- [ACTIVITY] Scan the listing below for "think", then report every line that has it.

- [DATA TO EXAMINE]
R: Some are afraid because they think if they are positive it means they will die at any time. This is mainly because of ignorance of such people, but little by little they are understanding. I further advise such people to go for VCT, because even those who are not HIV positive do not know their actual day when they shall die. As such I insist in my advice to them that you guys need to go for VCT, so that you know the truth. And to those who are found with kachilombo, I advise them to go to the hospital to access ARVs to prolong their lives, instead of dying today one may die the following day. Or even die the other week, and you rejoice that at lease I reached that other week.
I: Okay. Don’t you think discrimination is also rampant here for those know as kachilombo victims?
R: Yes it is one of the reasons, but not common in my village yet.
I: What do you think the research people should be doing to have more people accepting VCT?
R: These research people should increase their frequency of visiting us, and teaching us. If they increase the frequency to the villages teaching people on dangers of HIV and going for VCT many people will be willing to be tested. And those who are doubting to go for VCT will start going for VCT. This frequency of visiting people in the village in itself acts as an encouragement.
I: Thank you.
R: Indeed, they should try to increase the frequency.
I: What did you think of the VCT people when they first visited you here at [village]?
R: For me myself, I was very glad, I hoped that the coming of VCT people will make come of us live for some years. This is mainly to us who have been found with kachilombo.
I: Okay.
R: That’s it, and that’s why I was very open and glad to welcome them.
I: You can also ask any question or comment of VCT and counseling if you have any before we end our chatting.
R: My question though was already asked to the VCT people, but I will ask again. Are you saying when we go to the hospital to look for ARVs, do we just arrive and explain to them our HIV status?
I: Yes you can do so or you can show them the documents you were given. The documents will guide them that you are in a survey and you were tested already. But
==
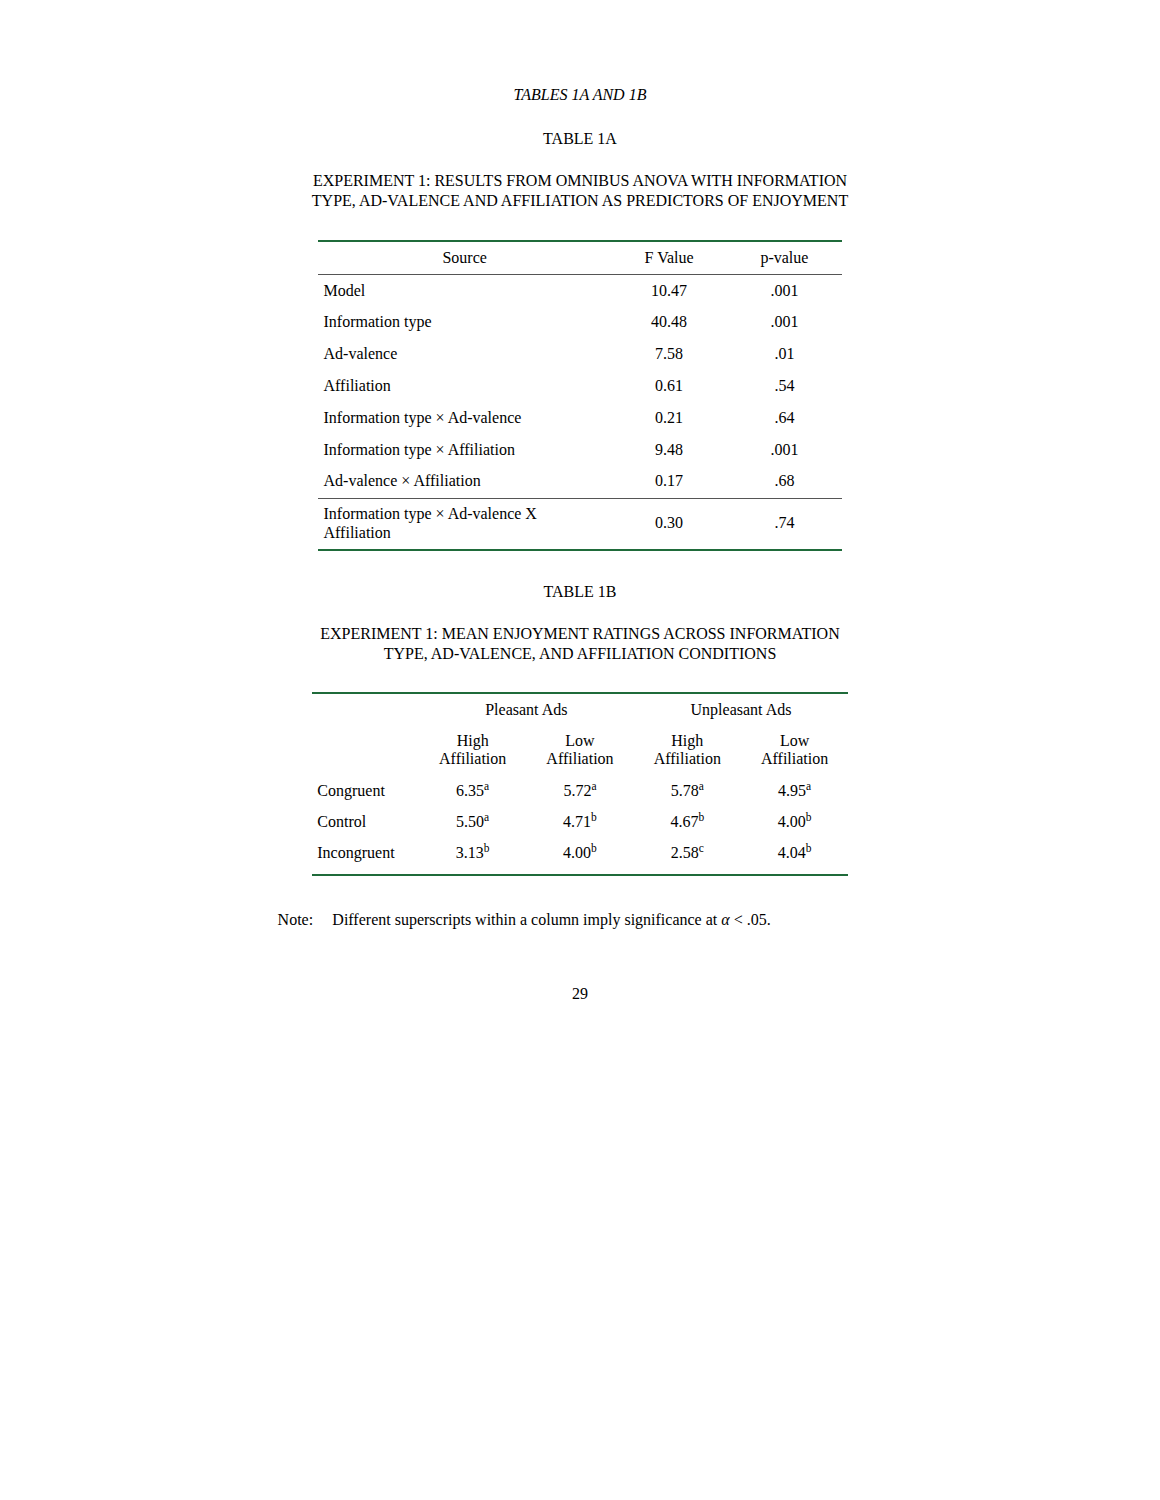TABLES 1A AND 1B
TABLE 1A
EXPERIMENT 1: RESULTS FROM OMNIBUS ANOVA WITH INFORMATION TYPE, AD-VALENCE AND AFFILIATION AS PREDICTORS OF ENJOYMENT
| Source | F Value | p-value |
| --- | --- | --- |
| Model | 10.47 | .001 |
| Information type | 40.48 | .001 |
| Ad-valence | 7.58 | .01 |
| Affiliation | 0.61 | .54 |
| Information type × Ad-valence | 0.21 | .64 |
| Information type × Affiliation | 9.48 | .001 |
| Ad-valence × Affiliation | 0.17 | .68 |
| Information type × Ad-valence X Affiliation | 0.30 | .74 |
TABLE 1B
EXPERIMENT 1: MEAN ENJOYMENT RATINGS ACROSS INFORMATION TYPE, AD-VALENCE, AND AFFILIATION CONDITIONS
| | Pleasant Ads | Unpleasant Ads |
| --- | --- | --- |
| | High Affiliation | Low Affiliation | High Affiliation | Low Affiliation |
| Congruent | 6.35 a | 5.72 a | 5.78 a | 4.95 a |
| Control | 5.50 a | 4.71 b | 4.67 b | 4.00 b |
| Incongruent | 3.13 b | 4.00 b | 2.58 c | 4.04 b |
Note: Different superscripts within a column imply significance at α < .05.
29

- [OUTPUT FOR THIS EXERCISE]
R: Some are afraid because they think if they are positive it means they will die at any time. This is mainly because of ignorance of such people, but little by little they are understanding. I further advise such people to go for VCT, because even those who are not HIV positive do not know their actual day when they shall die. As such I insist in my advice to them that you guys need to go for VCT, so that you know the truth. And to those who are found with kachilombo, I advise them to go to the hospital to access ARVs to prolong their lives, instead of dying today one may die the following day. Or even die the other week, and you rejoice that at lease I reached that other week.
I: Okay. Don’t you think discrimination is also rampant here for those know as kachilombo victims?
I: What do you think the research people should be doing to have more people accepting VCT?
I: What did you think of the VCT people when they first visited you here at [village]?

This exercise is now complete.